If successful, such a move could prove an enormous opportunity for the electronics giant. But Apple faces a major obstacle -- persuading TV providers to give a prime spot in people's living room to a potentially powerful new competitor.
Apple has been testing the TV business as a possible new avenue of growth for years. It makes sense. The company has already conquered the portable music player market, set the agenda for modern smartphones, and started a consumer craze for tablets. In each of these arenas, Apple combined well-designed devices with its own infrastructure to deliver entertainment content. TV would be a natural market for that strategy.
The late Steve Jobs, Apple's co-founder, told biographer Walter Isaacson that he had finally "cracked" how to build an integrated TV set that would synchronize with other devices and the emerging online storage "cloud." That would provide a level of convenience and functionality lacking in other set-top boxes. But to enter the market, Apple needs access to content held by several layers of gatekeepers: producers, studios and carriers.
A recently granted patent uncovered by the blog Patently Apple indicates that the company's Apple TV product was designed to work with cable programming:
The patent figures clearly show ABC, Fox channels and so forth.

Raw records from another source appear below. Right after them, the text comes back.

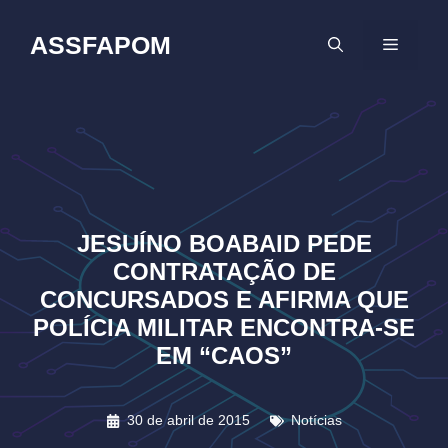
Pular
para
ASSFAPOM
MENU
o
conteúdo
JESUÍNO BOABAID PEDE
CONTRATAÇÃO DE
CONCURSADOS E AFIRMA QUE
POLÍCIA MILITAR ENCONTRA-SE
EM “CAOS”
30 de abril de 2015
Notícias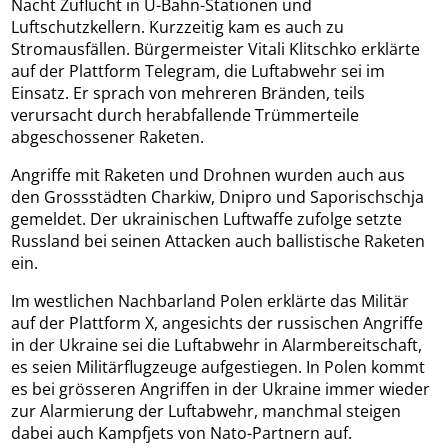
Nacht Zuflucht in U-Bahn-Stationen und
Luftschutzkellern. Kurzzeitig kam es auch zu
Stromausfällen. Bürgermeister Vitali Klitschko erklärte
auf der Plattform Telegram, die Luftabwehr sei im
Einsatz. Er sprach von mehreren Bränden, teils
verursacht durch herabfallende Trümmerteile
abgeschossener Raketen.
Angriffe mit Raketen und Drohnen wurden auch aus
den Grossstädten Charkiw, Dnipro und Saporischschja
gemeldet. Der ukrainischen Luftwaffe zufolge setzte
Russland bei seinen Attacken auch ballistische Raketen
ein.
Im westlichen Nachbarland Polen erklärte das Militär
auf der Plattform X, angesichts der russischen Angriffe
in der Ukraine sei die Luftabwehr in Alarmbereitschaft,
es seien Militärflugzeuge aufgestiegen. In Polen kommt
es bei grösseren Angriffen in der Ukraine immer wieder
zur Alarmierung der Luftabwehr, manchmal steigen
dabei auch Kampfjets von Nato-Partnern auf.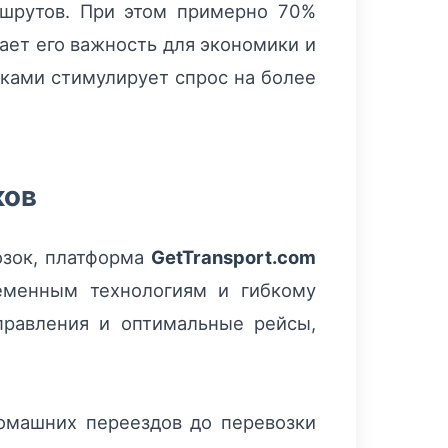
ршрутов. При этом примерно 70%
ает его важность для экономики и
нками стимулирует спрос на более
ков
озок, платформа
GetTransport.com
ременным технологиям и гибкому
правления и оптимальные рейсы,
.
домашних переездов до перевозки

Apple TV was and/or is to be able to record TV shows. Advanced Set-top-Box features for Apple TV would be a welcomed addition to the current iteration of Apple TV, one being it could act as a high-end PVR. Just recently Apple added access to Hulu (in the US only), which illustrates that Apple TV continues to be a mystery project in progress.
Design alone is not enough. Cable companies will be concerned that Apple could gain control over the relationship with consumers and then establish themselves as suppliers of direct programming. Apple TV already integrates some Internet-delivered video programming with what cable providers supply. In the past, Apple wanted to directly license content.
Even if Apple could talk major cable providers into deals, it could still face resistance from the studios that control the distribution of programming. Pay TV carriers pay for bundles of programming, while Apple would likely want unbundled choices. That would be convenient for consumers and save them money. The studios would make less as a result, because people could choose only the program they wanted to pay for.
Furthermore, the studios or their parent corporations often own major music labels. The loss of control is something they've already experienced and are unlikely to welcome in again in the TV business.